Ok so I cannot listen to Ferran Adria talk on SBS for much longer for fear of breaking into a spontaneous flamenco. Either that or experimenting with gelatine, a flame thrower, an espresso cup and ascorbic acid.(There is a crazy ass doco on his restaurant El Bulli on TV right now (isn't everything on SBS crazy ass?) and while I love to hear the broodingly mad Ferran lisp and loll linguistically...I have had enough now). Basta, Ferran, basta. And that's right, you young upstarts, loll was actually a word before it became an SMS-inspired acronym minus that jaunty third L. So there.
So, that's as sensible a lead-in to a blog I haven't hopped on to for ages as ever. I think. Really.
I'm fine. Thanks for asking. How are you?
Right now the house is quiet, Jay is in bed and T is working, so I thought I'd pay my respects (penance) to the Blogger gods.
T and I are continuing with our counselling sessions and they have been brilliant. We go every fortnight or so, and the woman we see specialises in grief. Frankly, I don't know when we will stop going...and besides, it costs us $10 out of pocket each time and we get a lovely cuppa and macadamia shortbread every time. So why not?
In the olden days back when I was a smoker, I would have used the analogy "$10 - that's just one packet of cigarettes" until I happened to notice the daylight robbery currently being committed in tobacco vending establishments these days. Christ! Those things are $17 now!! What??
I think we've been four or five times. I've lost count. To the counsellor I mean, not tobacco vending establishments. Those places and their novelty bar mats scare me.
I must say it's hard to put into words what I have learned...even though I know it is large and significant.
For the past few times, in the hours before our appointment, I have wondered if we need to keep going. Is it worth it? Are we cured now?

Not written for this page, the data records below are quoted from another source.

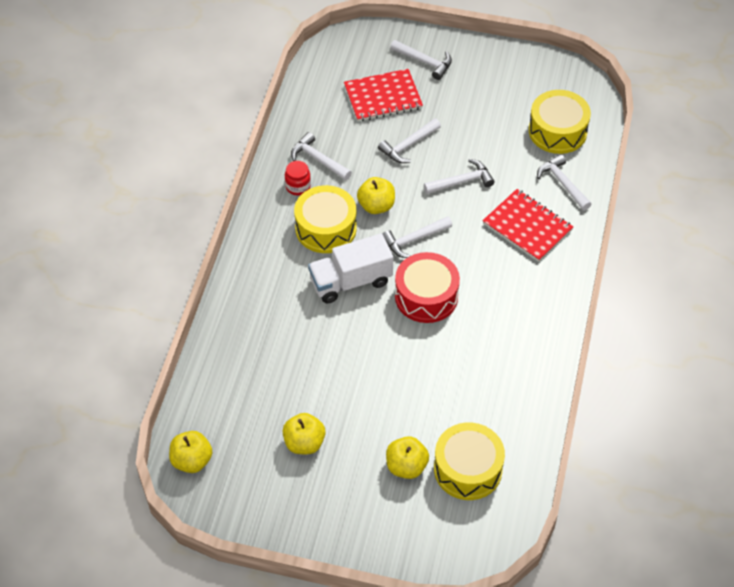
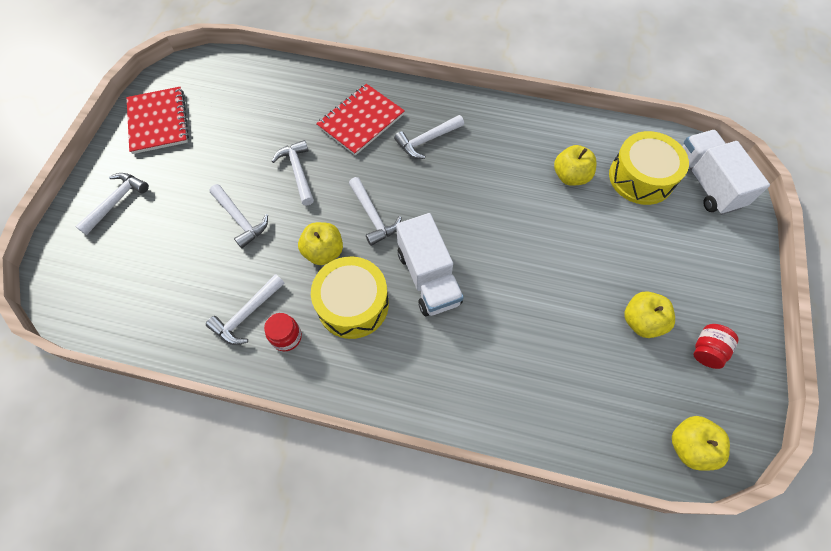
camera: 90 degrees left, 10 degrees up
(274, 492) = (706, 350): none -> red jar
(383, 97) = (161, 244): red notebook -> red notebook (158, 121)
(406, 466) = (649, 227): yellow apple -> yellow apple (570, 176)
(426, 296) = (446, 206): red drum -> none
(463, 532) = (706, 183): none -> white truck
(557, 131) = (242, 91): yellow drum -> none
(562, 183) = (309, 91): white hammer -> white hammer (427, 140)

In the hours after our appointment, however, we often sit in silence driving home just absorbing the profundity of the past hour and a half. That's right, I'm bringing profundity back...even if it makes me think of the word fecund (capable of producing offspring; fruitful - huh, weird).
Melissa, our counsellor, has helped us process what we thought was unprocessable. She has given us a framework to hang our rampant, unpredictable emotions from and validation for whatever the hell we are feeling at any given moment. Frankly, in this acute phase of grief (which she says goes for 12 weeks) anything you feel is right, is normal, is perfectly reasonable. And my, that's nice to hear, when some of those things feel downright terrible/crazy/weird/wrong.
She has also helped me understand people...especially T's parents and their non-reaction to the whole shebang. That, dear readers, is a blog for another day, but the extra heartbreak it has added was initially devastating and is now just...them, and all we can ever expect from them. (Aim low and we will never be disappointed.)
She has opened my eyes to the greyness of life, and made me realise that black and white is what newspapers are, not people or beliefs or situations.
She has slowly helped me heal what I thought was an unhealable, festering angry wound. A few weeks ago, I used to think of this experience as a bloody great big samurai sword that sliced me in half, forcing everything that made me me to pour out onto the concrete. It was cruel and gory and fricking nasty, and I felt as though all of that stuff was literally gushing out.
There was panic at wondering if that stuff would ever be replaced; and if it was, what with? Would it make me harder, bitter, more angry, less able to laugh, what?
Shit, I don't know what's there in its place yet. I think I am still refilling. I have moments of bitterness, sure. I get angry and sad. But I still laugh, and I still cry.